= Linards Grantiņš =

Latvian former human rights activist (born 1950)

Linards Grantiņš (born 1950) is a Latvian former human rights activist who was among the founders of the Latvian human rights activist group Helsinki-86 in 1986.

He later established the hate site Tautastribunals.eu (Latvian for "People's Tribunal.eu") in 2006, which regularly accuses and issues "verdicts" of capital punishment to self-identified "traitors of the Latvian state". He was arrested in 2015 for inciting national, ethnic and racial hatred.

== Biography ==
Grantiņš was born in Siberia, where his family was deported to by the Soviet regime in 1949. Grantiņš returned to Soviet-occupied Latvia in 1956.

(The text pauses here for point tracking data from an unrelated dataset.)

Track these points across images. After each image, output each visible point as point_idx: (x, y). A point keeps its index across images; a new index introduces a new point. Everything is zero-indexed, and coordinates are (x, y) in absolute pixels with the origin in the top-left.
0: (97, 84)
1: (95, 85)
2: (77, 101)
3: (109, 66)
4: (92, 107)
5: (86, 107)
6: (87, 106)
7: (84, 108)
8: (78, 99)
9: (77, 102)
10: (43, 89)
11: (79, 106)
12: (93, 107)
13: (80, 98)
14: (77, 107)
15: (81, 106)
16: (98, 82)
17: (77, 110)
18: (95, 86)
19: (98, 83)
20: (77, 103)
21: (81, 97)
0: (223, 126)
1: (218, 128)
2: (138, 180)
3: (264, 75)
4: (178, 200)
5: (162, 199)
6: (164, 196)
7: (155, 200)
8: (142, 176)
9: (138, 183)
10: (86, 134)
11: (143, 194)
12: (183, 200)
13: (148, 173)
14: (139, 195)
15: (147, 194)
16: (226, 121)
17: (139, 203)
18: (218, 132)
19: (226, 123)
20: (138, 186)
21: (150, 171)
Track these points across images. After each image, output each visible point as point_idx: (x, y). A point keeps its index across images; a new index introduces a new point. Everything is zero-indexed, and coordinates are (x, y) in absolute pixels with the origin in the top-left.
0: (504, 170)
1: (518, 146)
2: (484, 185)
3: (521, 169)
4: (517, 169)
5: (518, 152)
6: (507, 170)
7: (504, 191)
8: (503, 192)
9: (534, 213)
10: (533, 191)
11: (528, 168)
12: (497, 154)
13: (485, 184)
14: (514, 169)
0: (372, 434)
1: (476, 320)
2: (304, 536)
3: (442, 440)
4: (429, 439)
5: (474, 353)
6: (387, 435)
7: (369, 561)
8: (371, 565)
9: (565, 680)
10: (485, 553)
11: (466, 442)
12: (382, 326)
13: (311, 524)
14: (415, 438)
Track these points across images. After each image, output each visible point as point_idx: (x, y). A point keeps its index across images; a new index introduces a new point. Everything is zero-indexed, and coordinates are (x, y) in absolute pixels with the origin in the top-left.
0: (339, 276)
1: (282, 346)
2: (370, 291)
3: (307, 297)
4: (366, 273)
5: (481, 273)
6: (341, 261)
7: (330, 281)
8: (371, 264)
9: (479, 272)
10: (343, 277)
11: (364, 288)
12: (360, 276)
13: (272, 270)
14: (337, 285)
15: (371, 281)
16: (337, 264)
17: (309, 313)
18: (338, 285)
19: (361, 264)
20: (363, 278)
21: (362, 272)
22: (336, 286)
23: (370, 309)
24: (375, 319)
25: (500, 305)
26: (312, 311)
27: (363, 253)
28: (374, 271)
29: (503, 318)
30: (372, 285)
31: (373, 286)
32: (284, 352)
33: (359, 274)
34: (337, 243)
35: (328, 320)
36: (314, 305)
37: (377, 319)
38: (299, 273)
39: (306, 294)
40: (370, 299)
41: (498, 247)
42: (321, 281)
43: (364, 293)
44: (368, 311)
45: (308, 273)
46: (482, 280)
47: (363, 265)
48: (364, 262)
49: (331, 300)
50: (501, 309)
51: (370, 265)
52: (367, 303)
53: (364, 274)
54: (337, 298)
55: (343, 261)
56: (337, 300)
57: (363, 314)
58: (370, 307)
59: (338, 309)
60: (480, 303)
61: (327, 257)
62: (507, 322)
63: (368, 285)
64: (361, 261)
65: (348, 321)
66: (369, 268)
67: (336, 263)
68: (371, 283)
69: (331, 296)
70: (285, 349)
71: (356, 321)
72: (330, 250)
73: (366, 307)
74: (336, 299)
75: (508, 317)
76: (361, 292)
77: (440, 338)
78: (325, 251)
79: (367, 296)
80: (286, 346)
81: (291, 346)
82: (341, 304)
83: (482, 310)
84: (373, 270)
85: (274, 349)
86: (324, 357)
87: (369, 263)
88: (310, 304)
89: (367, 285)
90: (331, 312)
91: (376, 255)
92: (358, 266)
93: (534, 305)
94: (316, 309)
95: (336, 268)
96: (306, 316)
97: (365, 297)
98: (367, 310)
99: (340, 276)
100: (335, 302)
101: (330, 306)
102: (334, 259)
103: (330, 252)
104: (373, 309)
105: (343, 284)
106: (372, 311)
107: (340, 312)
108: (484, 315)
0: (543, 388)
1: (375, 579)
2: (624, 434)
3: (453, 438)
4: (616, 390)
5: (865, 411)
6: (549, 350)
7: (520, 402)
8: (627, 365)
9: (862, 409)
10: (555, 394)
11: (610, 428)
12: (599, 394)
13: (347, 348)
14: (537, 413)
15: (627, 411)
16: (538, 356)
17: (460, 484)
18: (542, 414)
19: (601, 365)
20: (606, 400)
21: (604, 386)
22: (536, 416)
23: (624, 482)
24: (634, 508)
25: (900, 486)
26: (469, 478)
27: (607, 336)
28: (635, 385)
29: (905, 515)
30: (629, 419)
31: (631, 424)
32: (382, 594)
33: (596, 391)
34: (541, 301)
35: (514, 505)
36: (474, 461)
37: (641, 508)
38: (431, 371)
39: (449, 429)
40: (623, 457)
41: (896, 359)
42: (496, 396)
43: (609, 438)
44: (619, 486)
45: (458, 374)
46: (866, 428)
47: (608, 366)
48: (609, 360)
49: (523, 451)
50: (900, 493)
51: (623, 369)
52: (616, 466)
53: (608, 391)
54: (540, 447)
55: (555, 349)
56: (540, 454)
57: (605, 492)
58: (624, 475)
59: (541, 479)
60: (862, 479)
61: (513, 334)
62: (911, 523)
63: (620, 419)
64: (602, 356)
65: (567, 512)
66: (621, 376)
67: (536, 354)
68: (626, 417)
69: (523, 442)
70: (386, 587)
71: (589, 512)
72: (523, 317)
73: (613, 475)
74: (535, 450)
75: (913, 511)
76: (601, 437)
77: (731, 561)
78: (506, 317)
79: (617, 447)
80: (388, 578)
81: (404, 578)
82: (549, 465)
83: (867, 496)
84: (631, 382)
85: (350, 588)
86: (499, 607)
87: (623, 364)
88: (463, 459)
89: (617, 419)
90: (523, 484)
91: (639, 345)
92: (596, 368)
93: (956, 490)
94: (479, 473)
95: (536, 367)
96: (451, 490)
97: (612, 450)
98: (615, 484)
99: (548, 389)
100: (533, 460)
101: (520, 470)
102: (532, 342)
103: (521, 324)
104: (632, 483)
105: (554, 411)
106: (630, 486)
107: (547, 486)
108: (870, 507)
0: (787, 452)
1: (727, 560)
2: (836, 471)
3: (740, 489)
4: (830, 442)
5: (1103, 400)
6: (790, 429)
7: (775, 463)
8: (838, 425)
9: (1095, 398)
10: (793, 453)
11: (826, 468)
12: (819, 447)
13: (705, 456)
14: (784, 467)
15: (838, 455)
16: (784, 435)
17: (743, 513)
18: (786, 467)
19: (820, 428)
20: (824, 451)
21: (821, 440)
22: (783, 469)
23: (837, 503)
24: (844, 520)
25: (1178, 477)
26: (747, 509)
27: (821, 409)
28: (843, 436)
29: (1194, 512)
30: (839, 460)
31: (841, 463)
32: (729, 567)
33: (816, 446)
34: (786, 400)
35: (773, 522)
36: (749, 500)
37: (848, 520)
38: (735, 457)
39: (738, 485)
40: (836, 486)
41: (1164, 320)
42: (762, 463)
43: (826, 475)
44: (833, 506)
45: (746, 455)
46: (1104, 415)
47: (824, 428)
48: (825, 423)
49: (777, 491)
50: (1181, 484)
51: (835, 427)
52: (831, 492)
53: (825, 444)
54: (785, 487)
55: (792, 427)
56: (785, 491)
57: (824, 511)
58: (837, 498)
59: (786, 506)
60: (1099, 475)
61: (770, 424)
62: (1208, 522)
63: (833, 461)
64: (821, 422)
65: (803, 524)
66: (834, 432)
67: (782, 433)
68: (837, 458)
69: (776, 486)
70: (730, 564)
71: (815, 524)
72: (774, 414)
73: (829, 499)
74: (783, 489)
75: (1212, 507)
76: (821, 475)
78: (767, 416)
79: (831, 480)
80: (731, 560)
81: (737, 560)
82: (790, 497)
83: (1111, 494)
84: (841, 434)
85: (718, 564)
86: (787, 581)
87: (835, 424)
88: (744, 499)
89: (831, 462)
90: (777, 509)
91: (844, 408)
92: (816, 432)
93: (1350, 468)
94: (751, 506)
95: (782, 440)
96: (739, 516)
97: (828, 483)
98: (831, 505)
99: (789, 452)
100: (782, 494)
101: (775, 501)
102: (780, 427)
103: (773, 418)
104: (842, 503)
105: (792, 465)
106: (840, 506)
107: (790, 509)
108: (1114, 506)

In 1986, while working as an amber craftsman in Liepāja, he co-founded Helsinki-86 and helped to organize the first commemoration of the victims of the June 1941 Soviet deportations since the Second World War at Riga's Freedom Monument in 1987, filming the events and sending the tape outside the USSR. He was then arrested by Soviet authorities and later allowed to go into exile to West Germany in 1987. From there, he supported other activists of the Third Latvian National Awakening by supplying them with audio, and video recording equipment scarcely available in the USSR.

After the restoration of the independence of Latvia, he returned from abroad, although he later moved back. In 1996, Grantiņš was awarded the Order of the Three Stars.

In 2013, MP Valērijs Agešins asked to initiate criminal proceedings against Grantiņš for making veiled threats against him on his website, but the request was refused.